| name | dev-local-setup |
| description | Scaffold a one-command `dev-local` launcher for ANY codebase. Investigates the repo to find its services, ports, and infra dependencies, then generates a single `scripts/dev-local.sh` (up/down/status/logs/restart) that runs every dev server in one tmux session, plus a short skill doc describing it. Use when someone says "set up dev-local", "make a one-command dev launcher", "I want one script to start this repo", "scaffold dev-local for this project".
|
| user_invocable | true |
Set up a dev-local launcher for this codebase
Goal: produce one script (scripts/dev-local.sh) that a person or agent runs
to bring the whole local stack up — every long-lived dev server in its own tmux
window, plus any infra (DB, cache, queues) the app needs — and a short skill doc
so it's discoverable later.
Do NOT start any dev servers yourself. You are generating the launcher, not
running it. Build it, syntax-check it, then hand it to the user to run.
This is the local, single-stack launcher. For concurrent agents that each
need their own isolated stack (one laptop can't run N), see crabbox-setup — the
cloud counterpart. It reuses this script's service/port discovery, so set this up first.
Step 1 — Investigate the repo (don't guess)
Discover the real facts before writing anything:
- Package manager & layout — look for
pnpm-workspace.yaml / turbo.json /
nx.json / lerna.json (monorepo) or a single package.json, Cargo.toml,
go.mod, pyproject.toml, Makefile, Procfile, docker-compose.yml.
- Services to run — each app/package with a
dev/start/serve script, or
each Procfile line, or each docker-compose service.
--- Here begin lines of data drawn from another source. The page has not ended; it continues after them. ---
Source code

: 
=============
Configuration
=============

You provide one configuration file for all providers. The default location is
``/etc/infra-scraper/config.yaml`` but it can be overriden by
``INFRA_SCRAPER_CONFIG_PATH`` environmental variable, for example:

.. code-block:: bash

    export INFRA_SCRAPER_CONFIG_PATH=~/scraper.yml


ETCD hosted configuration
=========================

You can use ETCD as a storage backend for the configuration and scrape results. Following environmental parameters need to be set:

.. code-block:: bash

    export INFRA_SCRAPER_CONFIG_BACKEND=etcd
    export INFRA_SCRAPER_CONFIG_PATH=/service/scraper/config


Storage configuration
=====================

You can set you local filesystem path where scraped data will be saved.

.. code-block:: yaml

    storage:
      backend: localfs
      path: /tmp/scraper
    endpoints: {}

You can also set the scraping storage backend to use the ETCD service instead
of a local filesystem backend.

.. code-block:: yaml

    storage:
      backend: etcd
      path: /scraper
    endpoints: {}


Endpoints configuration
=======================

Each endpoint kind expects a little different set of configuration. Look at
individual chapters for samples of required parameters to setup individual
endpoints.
Note the exact command
to start each (e.g. pnpm --filter <name> run dev, npm run dev, cargo run,
uvicorn app:app --reload).
- Ports — grep configs and
.env for the port each service binds
(PORT, listen(, server.port, framework config like rsbuild.config,
vite.config, next.config). Record which talks to which.
- Infra dependencies — does a backend need Postgres / Supabase / MySQL /
Redis / Mongo / Kafka? Check
.env(.local), ORM config, docker-compose,
and connection-string defaults. Decide how to provide each locally
(supabase start, a Docker container, an existing docker-compose).
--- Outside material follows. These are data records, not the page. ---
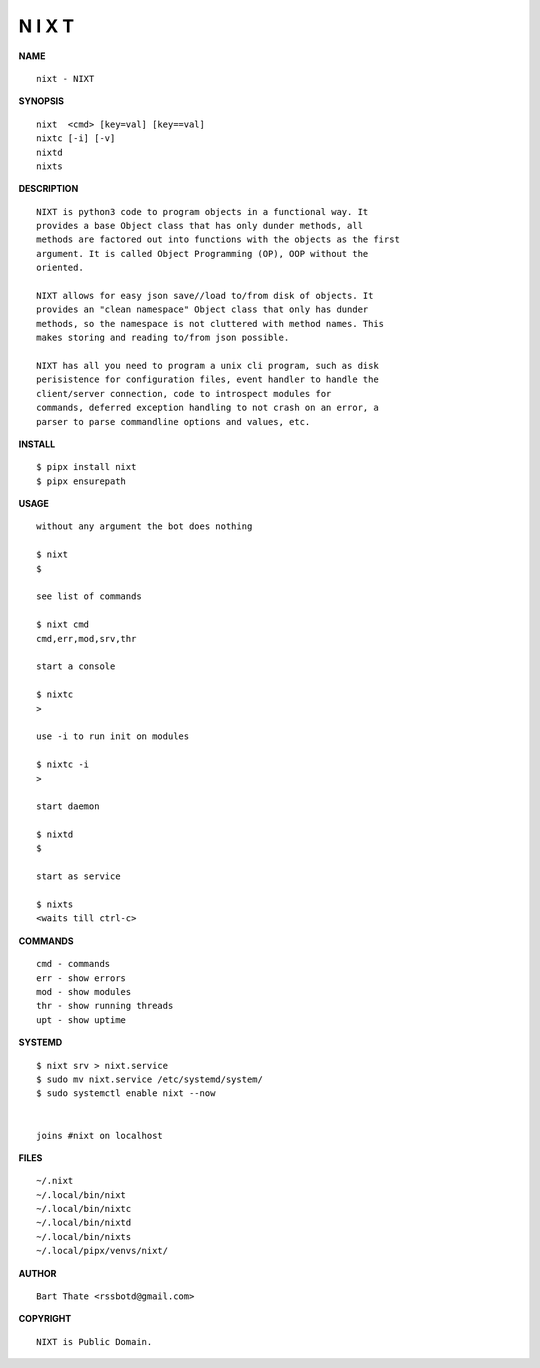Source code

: N I X T
=======

**NAME**

::

    nixt - NIXT


**SYNOPSIS**

::

    nixt  <cmd> [key=val] [key==val]
    nixtc [-i] [-v]
    nixtd
    nixts


**DESCRIPTION**

::

    NIXT is python3 code to program objects in a functional way. It
    provides a base Object class that has only dunder methods, all
    methods are factored out into functions with the objects as the first
    argument. It is called Object Programming (OP), OOP without the
    oriented.

    NIXT allows for easy json save//load to/from disk of objects. It
    provides an "clean namespace" Object class that only has dunder
    methods, so the namespace is not cluttered with method names. This
    makes storing and reading to/from json possible.

    NIXT has all you need to program a unix cli program, such as disk
    perisistence for configuration files, event handler to handle the
    client/server connection, code to introspect modules for
    commands, deferred exception handling to not crash on an error, a
    parser to parse commandline options and values, etc.


**INSTALL**

::

    $ pipx install nixt
    $ pipx ensurepath


**USAGE**

::

    without any argument the bot does nothing

    $ nixt
    $

    see list of commands

    $ nixt cmd
    cmd,err,mod,srv,thr

    start a console

    $ nixtc
    >

    use -i to run init on modules

    $ nixtc -i
    >

    start daemon

    $ nixtd
    $

    start as service

    $ nixts
    <waits till ctrl-c>    


**COMMANDS**

::

    cmd - commands
    err - show errors
    mod - show modules
    thr - show running threads
    upt - show uptime


**SYSTEMD**

::

    $ nixt srv > nixt.service
    $ sudo mv nixt.service /etc/systemd/system/
    $ sudo systemctl enable nixt --now


    joins #nixt on localhost


**FILES**

::

    ~/.nixt
    ~/.local/bin/nixt
    ~/.local/bin/nixtc
    ~/.local/bin/nixtd
    ~/.local/bin/nixts
    ~/.local/pipx/venvs/nixt/


**AUTHOR**

::

    Bart Thate <rssbotd@gmail.com>


**COPYRIGHT**

::

    NIXT is Public Domain.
- First-run setup — migrations, seed, codegen,
install. Note the commands
but keep them OUT of the default up path (offer a separate subcommand).
- Env files — confirm a committed
.env.example/.env; never invent or
print secrets. The script must not inject credentials.
Write down a small table: service → command → port → depends-on. That table is
the spec for the script.
Step 2 — Generate scripts/dev-local.sh
Adapt the skeleton in assets/dev-local.template.sh (same directory as this
skill). Fill in the discovered services, ports, and infra. Keep these
invariants:
- One tmux session, one window per long-lived server. Idempotent: re-running
up leaves existing windows alone instead of duplicating them.
- Preflight that fails fast with install hints when a required tool is
missing (tmux, the package manager, Docker if infra needs it).
- Infra brought up before servers, reused if already running.
- Subcommands:
up, down (and down --all to stop infra), status (window
list + port check), logs <name>, restart <name>, attach, plus any
project-specific one-shots (migrate, seed).
- Resolve repo root from the script's own location so it works from any cwd.
- No secrets in the script. Print URLs and a port check at the end of
up.
If the repo has no infra needs, drop the Docker/DB parts entirely — keep it
to preflight + tmux windows. Match the script's complexity to the repo; simpler
is better.
Then: chmod +x scripts/dev-local.sh and bash -n scripts/dev-local.sh to
syntax-check. Verify the read-only status path runs cleanly. Do not run up.
Step 3 — Write a short skill doc
Create .claude/skills/dev-local/SKILL.md (or the repo's skills location) with:
frontmatter (name: dev-local, a description listing trigger phrases), a
service/port table, prerequisites, the subcommand list, and brief
troubleshooting (port-in-use, a window exited, infra not running). Keep it to one
screen — it documents the script, it doesn't re-explain it.
Step 4 — Hand off
Tell the user the exact commands: scripts/dev-local.sh up, plus any first-run
step (… migrate). List the URLs. Note any prerequisite they must install or
start (e.g. Docker Desktop) before the first up.
Principles
- Discover, don't assume. Ports and start commands come from the repo, never
from convention alone.
- Idempotent & safe to re-run. No duplicate servers, no clobbered infra.
- Right-sized. A 3-service monorepo with Postgres+Redis needs the full
skeleton; a single Vite app needs ~30 lines. Don't over-build.
- Never run servers or print secrets. Generate, syntax-check, hand off.